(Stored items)
○ ○ ○

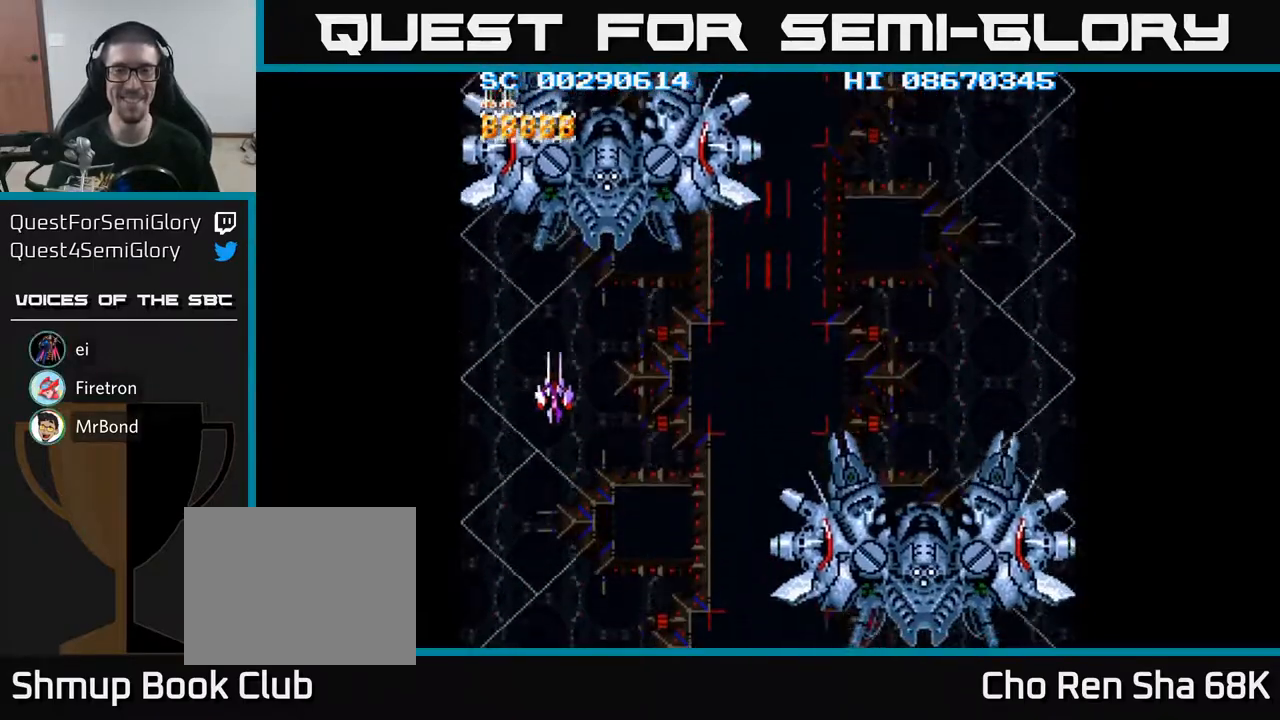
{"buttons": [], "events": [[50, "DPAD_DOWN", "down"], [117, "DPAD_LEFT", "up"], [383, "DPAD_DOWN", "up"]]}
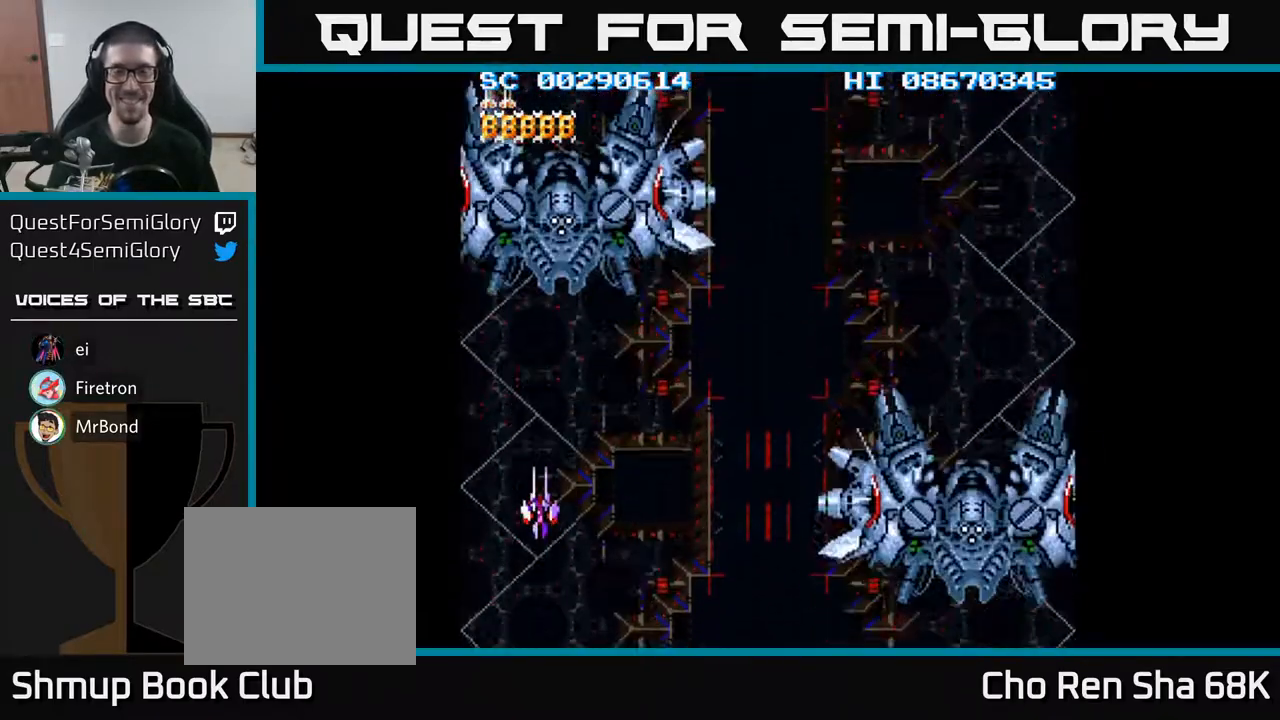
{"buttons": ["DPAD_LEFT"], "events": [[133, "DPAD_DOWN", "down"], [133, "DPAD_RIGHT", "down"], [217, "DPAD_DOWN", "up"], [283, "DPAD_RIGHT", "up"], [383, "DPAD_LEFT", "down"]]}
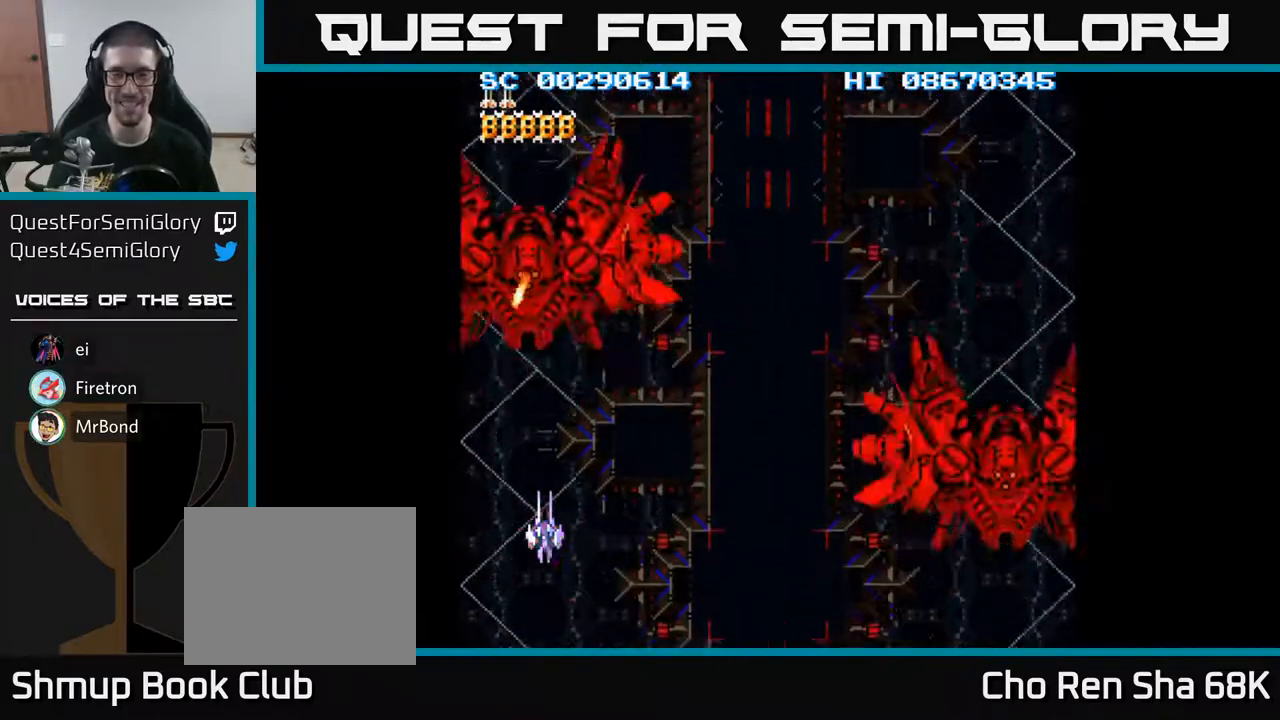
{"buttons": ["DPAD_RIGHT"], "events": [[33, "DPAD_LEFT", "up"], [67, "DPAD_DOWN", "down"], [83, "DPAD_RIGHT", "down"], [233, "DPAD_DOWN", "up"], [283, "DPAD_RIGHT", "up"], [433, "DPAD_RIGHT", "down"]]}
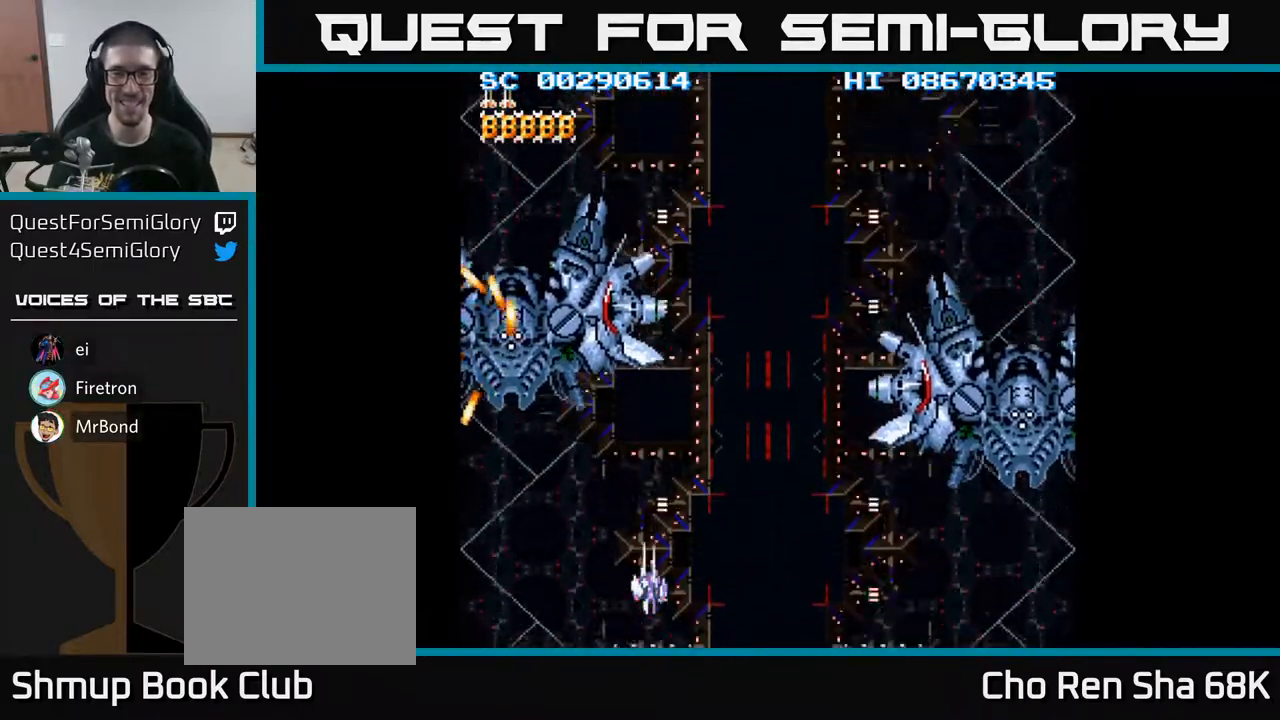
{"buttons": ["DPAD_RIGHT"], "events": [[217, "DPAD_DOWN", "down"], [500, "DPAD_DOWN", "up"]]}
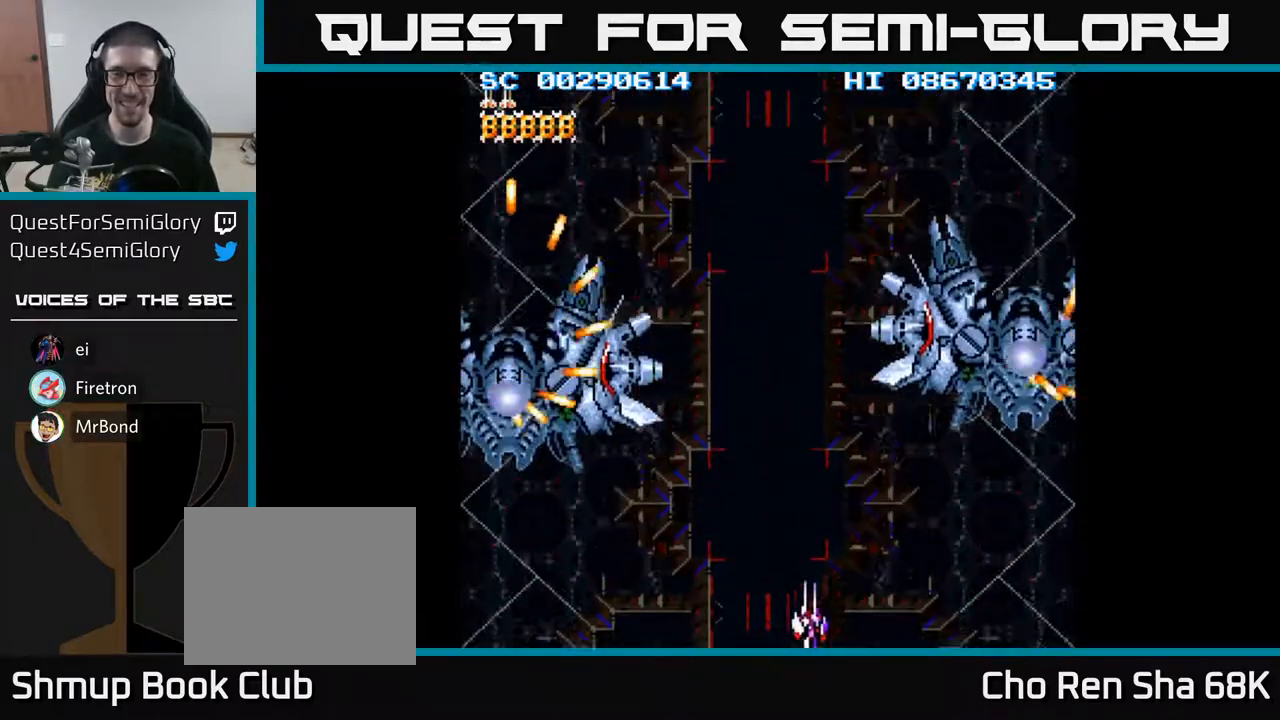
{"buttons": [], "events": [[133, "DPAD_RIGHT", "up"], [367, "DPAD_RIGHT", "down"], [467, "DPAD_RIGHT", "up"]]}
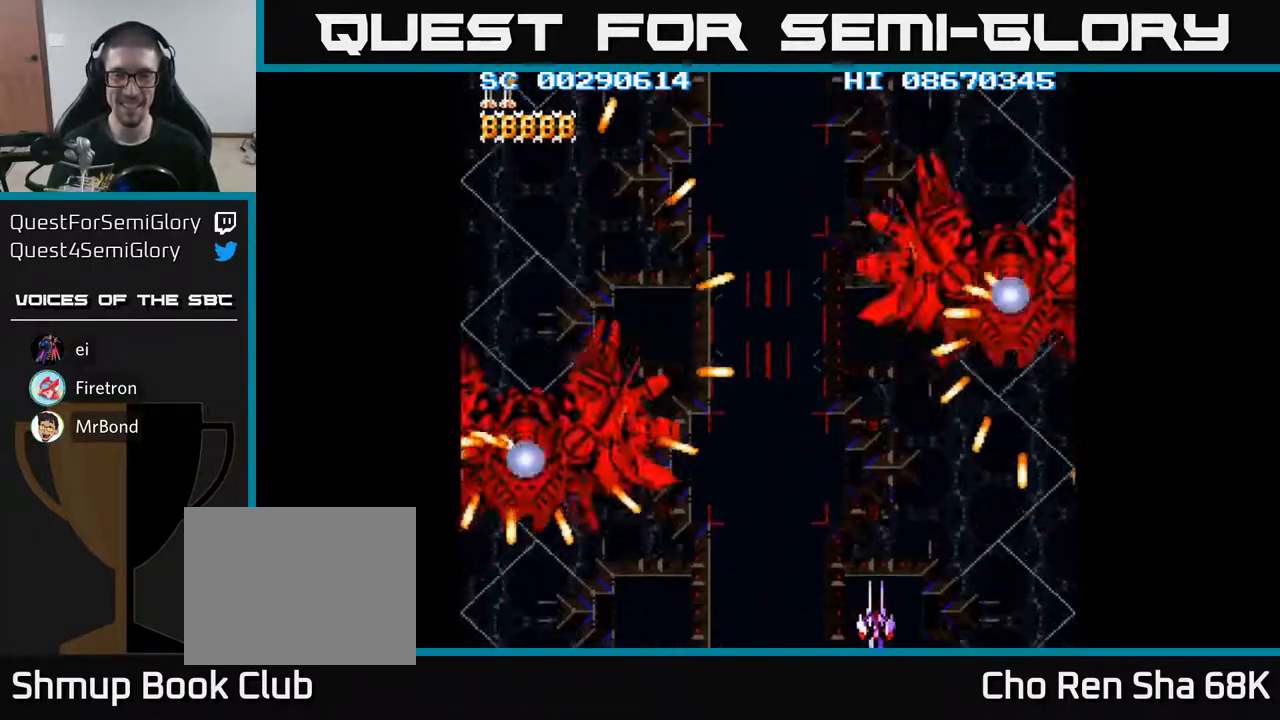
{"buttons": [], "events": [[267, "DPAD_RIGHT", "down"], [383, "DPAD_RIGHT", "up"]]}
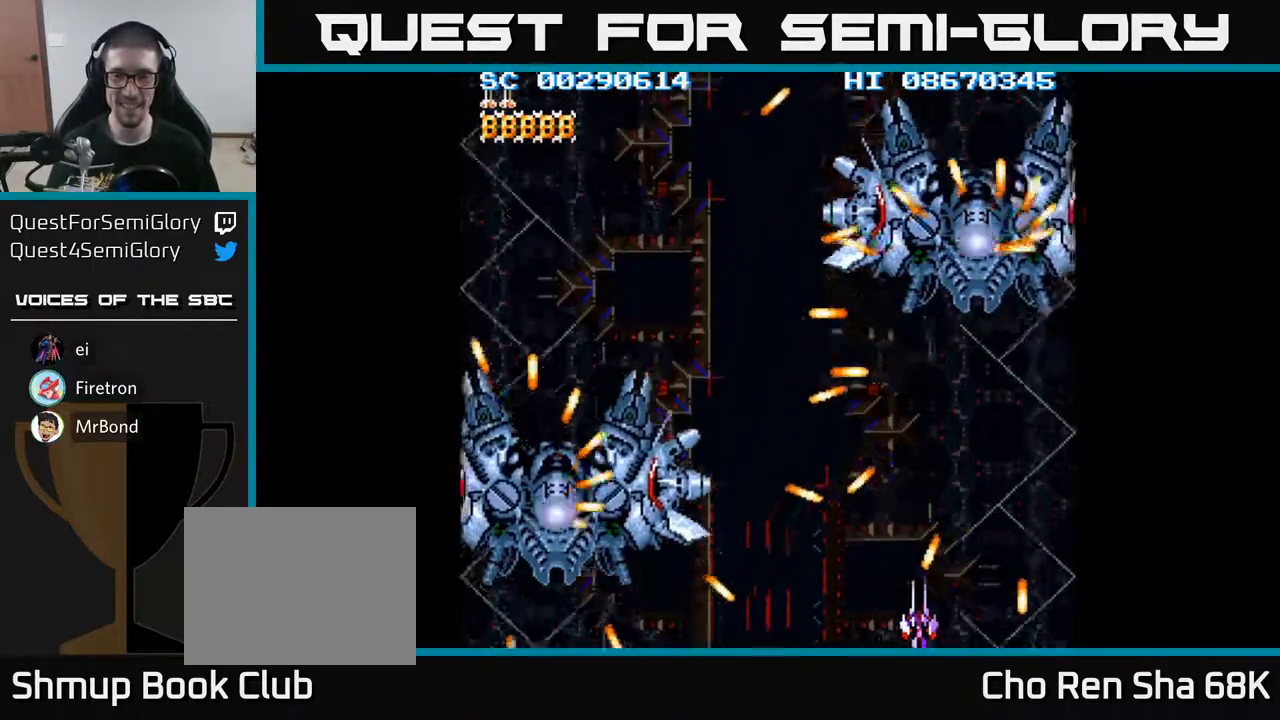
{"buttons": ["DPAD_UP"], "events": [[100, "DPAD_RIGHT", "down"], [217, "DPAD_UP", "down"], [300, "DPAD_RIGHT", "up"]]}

○ ○ ○

WHAT TO WORK ON:
Set down the data above verbatim, omitting every image.

EXERCISE ANSWER:
{"buttons": [], "events": [[50, "DPAD_DOWN", "down"], [117, "DPAD_LEFT", "up"], [383, "DPAD_DOWN", "up"]]}
{"buttons": ["DPAD_LEFT"], "events": [[133, "DPAD_DOWN", "down"], [133, "DPAD_RIGHT", "down"], [217, "DPAD_DOWN", "up"], [283, "DPAD_RIGHT", "up"], [383, "DPAD_LEFT", "down"]]}
{"buttons": ["DPAD_RIGHT"], "events": [[33, "DPAD_LEFT", "up"], [67, "DPAD_DOWN", "down"], [83, "DPAD_RIGHT", "down"], [233, "DPAD_DOWN", "up"], [283, "DPAD_RIGHT", "up"], [433, "DPAD_RIGHT", "down"]]}
{"buttons": ["DPAD_RIGHT"], "events": [[217, "DPAD_DOWN", "down"], [500, "DPAD_DOWN", "up"]]}
{"buttons": [], "events": [[133, "DPAD_RIGHT", "up"], [367, "DPAD_RIGHT", "down"], [467, "DPAD_RIGHT", "up"]]}
{"buttons": [], "events": [[267, "DPAD_RIGHT", "down"], [383, "DPAD_RIGHT", "up"]]}
{"buttons": ["DPAD_UP"], "events": [[100, "DPAD_RIGHT", "down"], [217, "DPAD_UP", "down"], [300, "DPAD_RIGHT", "up"]]}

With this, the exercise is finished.